→ What you will do
Where an image appears, leave it out; otherwise repeat the data exactly.

→ Source material
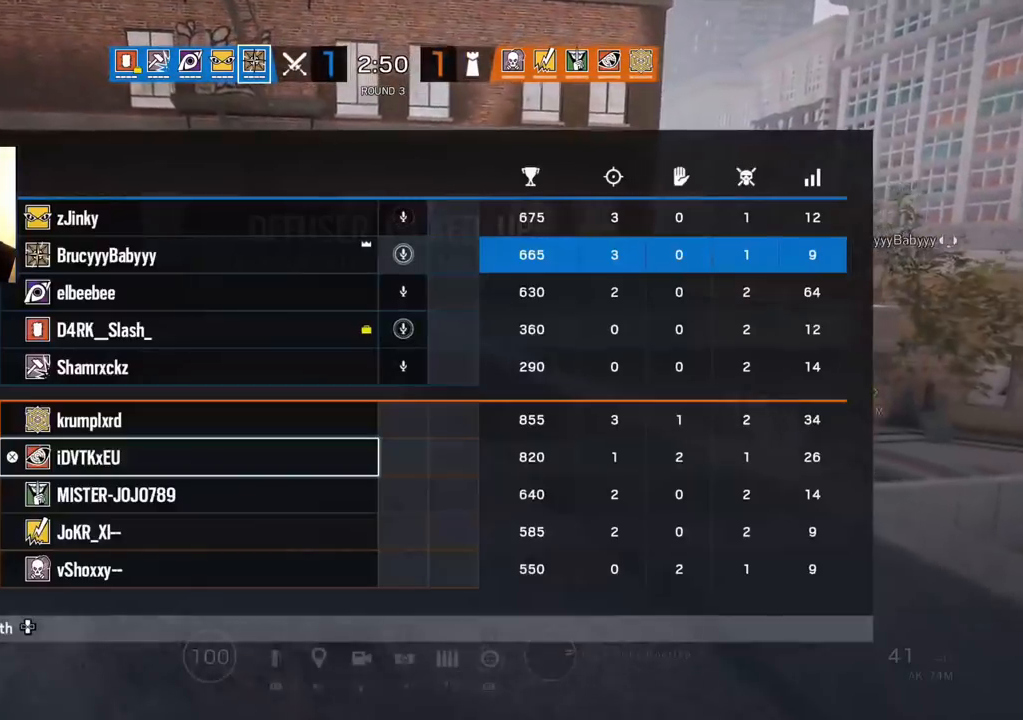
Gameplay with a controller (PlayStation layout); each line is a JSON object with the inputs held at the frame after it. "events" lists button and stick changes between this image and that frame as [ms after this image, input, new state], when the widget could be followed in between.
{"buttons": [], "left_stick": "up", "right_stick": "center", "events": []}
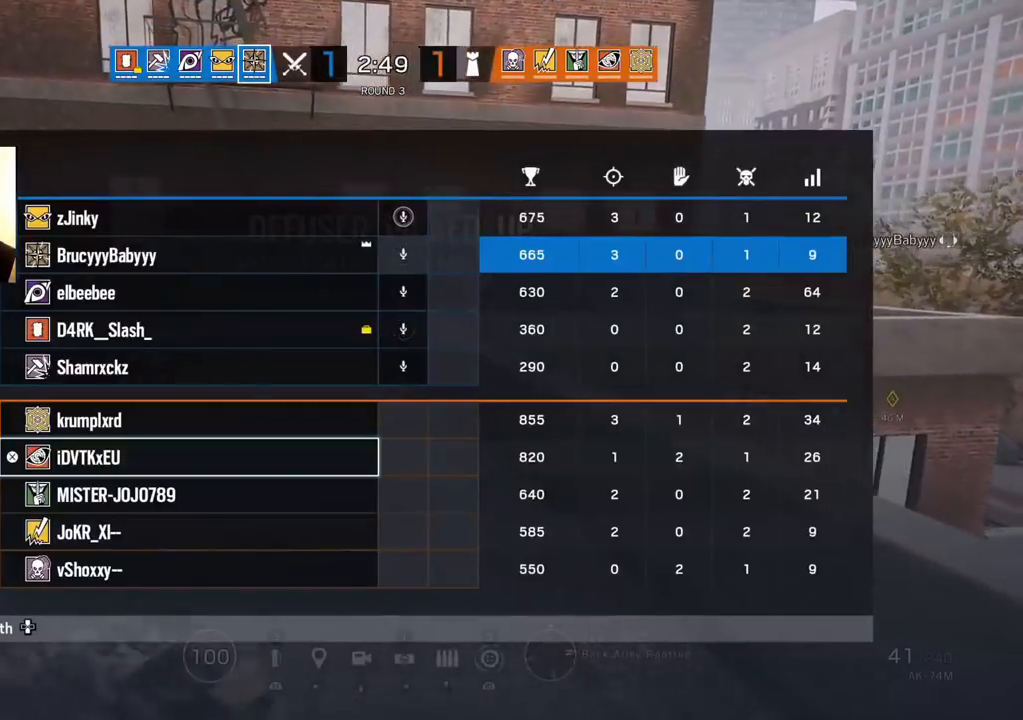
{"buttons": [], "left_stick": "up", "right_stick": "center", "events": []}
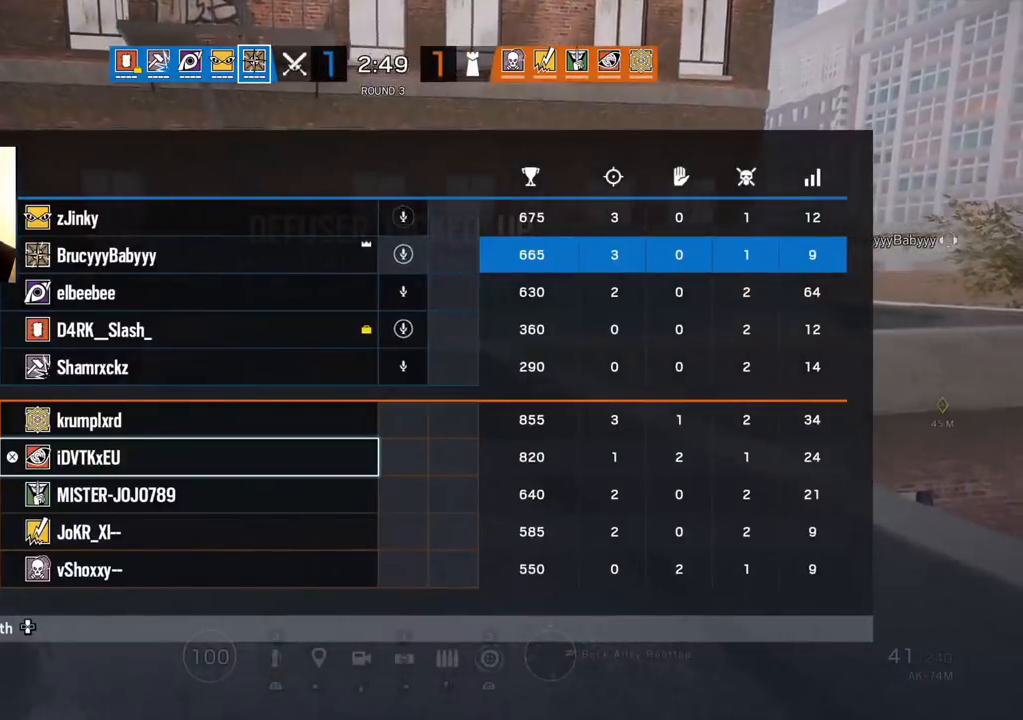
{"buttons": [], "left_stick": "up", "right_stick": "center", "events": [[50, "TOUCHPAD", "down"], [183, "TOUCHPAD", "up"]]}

→ The completed task
Gameplay with a controller (PlayStation layout); each line is a JSON object with the inputs held at the frame after it. "events" lists button and stick changes between this image and that frame as [ms after this image, input, new state], when the widget could be followed in between.
{"buttons": [], "left_stick": "up", "right_stick": "center", "events": []}
{"buttons": [], "left_stick": "up", "right_stick": "center", "events": []}
{"buttons": [], "left_stick": "up", "right_stick": "center", "events": [[50, "TOUCHPAD", "down"], [183, "TOUCHPAD", "up"]]}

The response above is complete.